### SUPPLIED MATERIAL
------

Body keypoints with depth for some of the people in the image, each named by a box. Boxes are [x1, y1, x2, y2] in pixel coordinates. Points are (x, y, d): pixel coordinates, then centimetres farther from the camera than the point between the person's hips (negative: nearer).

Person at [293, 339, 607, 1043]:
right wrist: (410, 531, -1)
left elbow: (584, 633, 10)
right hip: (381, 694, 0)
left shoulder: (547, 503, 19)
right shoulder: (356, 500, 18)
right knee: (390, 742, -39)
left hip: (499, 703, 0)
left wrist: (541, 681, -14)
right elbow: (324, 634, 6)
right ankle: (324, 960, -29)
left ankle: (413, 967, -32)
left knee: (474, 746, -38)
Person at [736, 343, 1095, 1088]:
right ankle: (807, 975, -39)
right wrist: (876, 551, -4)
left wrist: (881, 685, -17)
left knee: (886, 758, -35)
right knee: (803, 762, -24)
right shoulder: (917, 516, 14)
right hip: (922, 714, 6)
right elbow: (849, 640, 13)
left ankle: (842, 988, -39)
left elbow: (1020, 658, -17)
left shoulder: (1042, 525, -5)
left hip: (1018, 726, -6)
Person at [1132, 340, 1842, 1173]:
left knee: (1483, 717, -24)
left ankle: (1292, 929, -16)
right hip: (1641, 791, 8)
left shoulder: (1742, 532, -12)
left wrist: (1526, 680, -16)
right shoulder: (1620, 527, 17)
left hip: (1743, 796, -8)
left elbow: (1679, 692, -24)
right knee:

------

### YOUR INSTRUCTIONS
Copy out all of these lines again, replacing every "elbow" with "elbow joint" and leaving everything else as it is.

### SOLUTION FOR THIS EXERCISE
Body keypoints with depth for some of the people in the image, each named by a box. Boxes are [x1, y1, x2, y2] in pixel coordinates. Points are (x, y, d): pixel coordinates, then centimetres farther from the camera than the point between the person's hips (negative: nearer).

Person at [293, 339, 607, 1043]:
right wrist: (410, 531, -1)
left elbow joint: (584, 633, 10)
right hip: (381, 694, 0)
left shoulder: (547, 503, 19)
right shoulder: (356, 500, 18)
right knee: (390, 742, -39)
left hip: (499, 703, 0)
left wrist: (541, 681, -14)
right elbow joint: (324, 634, 6)
right ankle: (324, 960, -29)
left ankle: (413, 967, -32)
left knee: (474, 746, -38)
Person at [736, 343, 1095, 1088]:
right ankle: (807, 975, -39)
right wrist: (876, 551, -4)
left wrist: (881, 685, -17)
left knee: (886, 758, -35)
right knee: (803, 762, -24)
right shoulder: (917, 516, 14)
right hip: (922, 714, 6)
right elbow joint: (849, 640, 13)
left ankle: (842, 988, -39)
left elbow joint: (1020, 658, -17)
left shoulder: (1042, 525, -5)
left hip: (1018, 726, -6)
Person at [1132, 340, 1842, 1173]:
left knee: (1483, 717, -24)
left ankle: (1292, 929, -16)
right hip: (1641, 791, 8)
left shoulder: (1742, 532, -12)
left wrist: (1526, 680, -16)
right shoulder: (1620, 527, 17)
left hip: (1743, 796, -8)
left elbow joint: (1679, 692, -24)
right knee:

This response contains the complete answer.